§ THE TASK
Going through the data, count each line that has the word "across". Reply with the total and nothing more.

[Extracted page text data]
______________________________
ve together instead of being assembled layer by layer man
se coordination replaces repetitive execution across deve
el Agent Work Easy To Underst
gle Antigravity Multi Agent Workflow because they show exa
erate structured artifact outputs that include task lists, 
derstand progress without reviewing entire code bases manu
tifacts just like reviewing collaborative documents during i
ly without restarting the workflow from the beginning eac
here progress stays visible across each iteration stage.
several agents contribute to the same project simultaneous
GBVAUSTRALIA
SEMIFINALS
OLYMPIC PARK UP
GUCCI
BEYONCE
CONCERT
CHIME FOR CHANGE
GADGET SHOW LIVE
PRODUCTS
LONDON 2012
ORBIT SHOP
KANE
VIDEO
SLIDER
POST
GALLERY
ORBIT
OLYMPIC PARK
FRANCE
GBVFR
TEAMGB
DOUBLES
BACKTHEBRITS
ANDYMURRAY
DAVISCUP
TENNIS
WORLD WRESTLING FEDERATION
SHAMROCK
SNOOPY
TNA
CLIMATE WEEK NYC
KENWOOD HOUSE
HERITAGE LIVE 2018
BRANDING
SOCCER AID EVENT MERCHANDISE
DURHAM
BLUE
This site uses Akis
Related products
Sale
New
______________________________
§ ANSWER SPACE
2